Your objective>
Transcribe each entry in full, and leave the images out.

(Dataset items)
"""

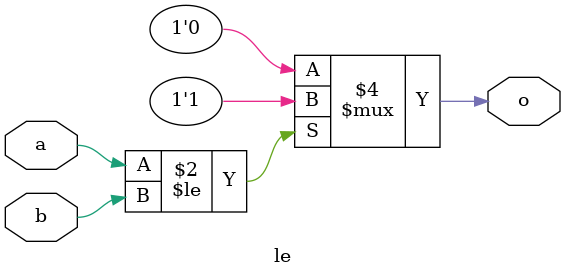
<source format=v>
`timescale 1ns / 1ps


module le(
    input a,
    input b,
    output reg o
    );
    
    always @ (a or b) begin
        if (a <= b) o = 1;
        else o = 0;
    end

endmodule

</source>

"""

Answer space>
<source format=v>
`timescale 1ns / 1ps


module le(
    input a,
    input b,
    output reg o
    );
    
    always @ (a or b) begin
        if (a <= b) o = 1;
        else o = 0;
    end

endmodule

</source>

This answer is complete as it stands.